What to work on:
Could you reproduce word for word the part of the arts and entertainment text below between "READERS' CHOICE: The" and "for some air.", inclusive?

Best Of :: Arts & Entertainment
Walter's Downtown is the best kind of family business. Owner Zack Palmer inherited the warehouse-like venue north of downtown after his mother, beloved Houston nightlife matriarch Pam Robinson, passed away in late 2014, and he has carried over the anything-goes booking policy that makes Walter's one of the most accessible and artist-friendly clubs in town. Many acts who pass through Walter's do so without much commercial attention or outside financial support, and its DIY hospitality props up a broad spectrum of underground music, from indie-pop to hardcore punk and all sorts of laptop-beats alchemists. Walter's got even cooler when the vinyl-only Deep End Records, run by local musician and Walter's primary booking agent John Baldwin, opened last fall in what used to be the club's lobby.
Commercials on local TV were never supposed to make viewers pause to ponder the profound philosophical questions of life...until Texas Mattress Makers came along. The camera lingers lovingly over mattresses in production at the company's East End factory-showroom, as a disembodied voice asks a few simple questions in a tone that implies he's talking about a lot more than a good night's sleep: "What is a mattress?" "Where does it come from?" "How does it make you feel?" Soothing and sleepy, the narrator's voice barely reaches above a whisper, the exact opposite of Mattress Mack's hyper-caffeinated, high-volume late-night pitches of yore. Brilliant.
You can almost feel the smoke of a different era still hanging in the air at the Big Easy Social and Pleasure Club. On the stage, you'll likely find a full-bodied blues band with a twanging guitar, fierce keys and throaty vocalist who, yes, sounds like he may have just smoked a pack. Not a single wall, table or tile is without chipped paint in this dark joint. Old photos and posters of Muddy Waters, B.B. King and Dr. John leave little room for white space anyway. And in the center of it all are a few middle-aged couples dancing and twirling around so impressively in front of the stage that if you're young and single you think, "Life goals," and if you're old and married you think, "Why can't I do that?" This isn't a place where you go to gab — there's simply too much to absorb.
READERS' CHOICE: The Continental Club
The lack of interior space at Satellite Bar isn't necessarily a bad thing, especially because it means you get a good, close-up look at the local and national acts taking the stage. This East End venue is the best place in town for experiencing a show right in your face, whether you like hardcore punk rock, electronic dance music or stand-up comedy. And there's a big backyard if you need to take a break for some air.

Extracted material:

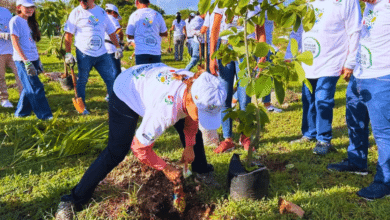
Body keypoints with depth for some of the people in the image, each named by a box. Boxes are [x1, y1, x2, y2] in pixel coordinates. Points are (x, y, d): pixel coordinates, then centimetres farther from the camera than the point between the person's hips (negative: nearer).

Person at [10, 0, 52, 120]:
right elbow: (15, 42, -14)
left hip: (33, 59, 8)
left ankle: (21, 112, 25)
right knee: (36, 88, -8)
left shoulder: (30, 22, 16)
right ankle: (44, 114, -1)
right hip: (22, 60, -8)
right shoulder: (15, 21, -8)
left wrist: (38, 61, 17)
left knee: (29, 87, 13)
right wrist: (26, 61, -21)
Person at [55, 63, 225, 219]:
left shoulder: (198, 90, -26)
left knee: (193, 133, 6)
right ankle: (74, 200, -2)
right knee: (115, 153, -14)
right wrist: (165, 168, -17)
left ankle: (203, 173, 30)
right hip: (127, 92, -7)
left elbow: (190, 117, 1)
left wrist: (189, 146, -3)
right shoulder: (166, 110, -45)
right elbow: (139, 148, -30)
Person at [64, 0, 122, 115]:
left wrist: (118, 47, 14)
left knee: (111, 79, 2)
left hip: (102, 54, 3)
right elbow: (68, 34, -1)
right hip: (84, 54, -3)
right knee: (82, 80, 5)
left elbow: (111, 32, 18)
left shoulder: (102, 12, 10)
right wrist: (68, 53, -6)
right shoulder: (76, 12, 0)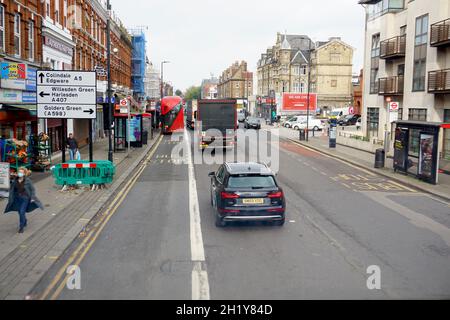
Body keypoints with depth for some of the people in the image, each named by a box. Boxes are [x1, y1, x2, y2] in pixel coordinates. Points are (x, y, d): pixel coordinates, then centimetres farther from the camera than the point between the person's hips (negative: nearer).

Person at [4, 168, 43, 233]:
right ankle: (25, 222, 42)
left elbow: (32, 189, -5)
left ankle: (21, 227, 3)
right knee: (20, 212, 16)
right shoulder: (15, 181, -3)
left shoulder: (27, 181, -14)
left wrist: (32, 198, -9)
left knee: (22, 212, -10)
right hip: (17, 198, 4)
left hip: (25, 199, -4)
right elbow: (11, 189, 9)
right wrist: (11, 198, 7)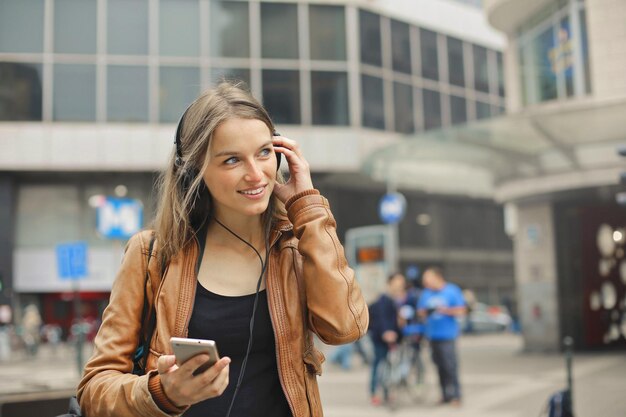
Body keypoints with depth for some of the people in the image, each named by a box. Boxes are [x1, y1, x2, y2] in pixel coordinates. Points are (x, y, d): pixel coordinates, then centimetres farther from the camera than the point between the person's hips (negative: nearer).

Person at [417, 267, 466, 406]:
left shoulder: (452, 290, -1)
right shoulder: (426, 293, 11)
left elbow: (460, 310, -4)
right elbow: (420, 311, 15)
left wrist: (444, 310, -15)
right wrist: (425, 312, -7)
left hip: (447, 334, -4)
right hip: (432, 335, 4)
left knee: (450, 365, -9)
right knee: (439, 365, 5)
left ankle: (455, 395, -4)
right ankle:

Answer to this exercise:
READERS' CHOICE: The Continental Club
The lack of interior space at Satellite Bar isn't necessarily a bad thing, especially because it means you get a good, close-up look at the local and national acts taking the stage. This East End venue is the best place in town for experiencing a show right in your face, whether you like hardcore punk rock, electronic dance music or stand-up comedy. And there's a big backyard if you need to take a break for some air.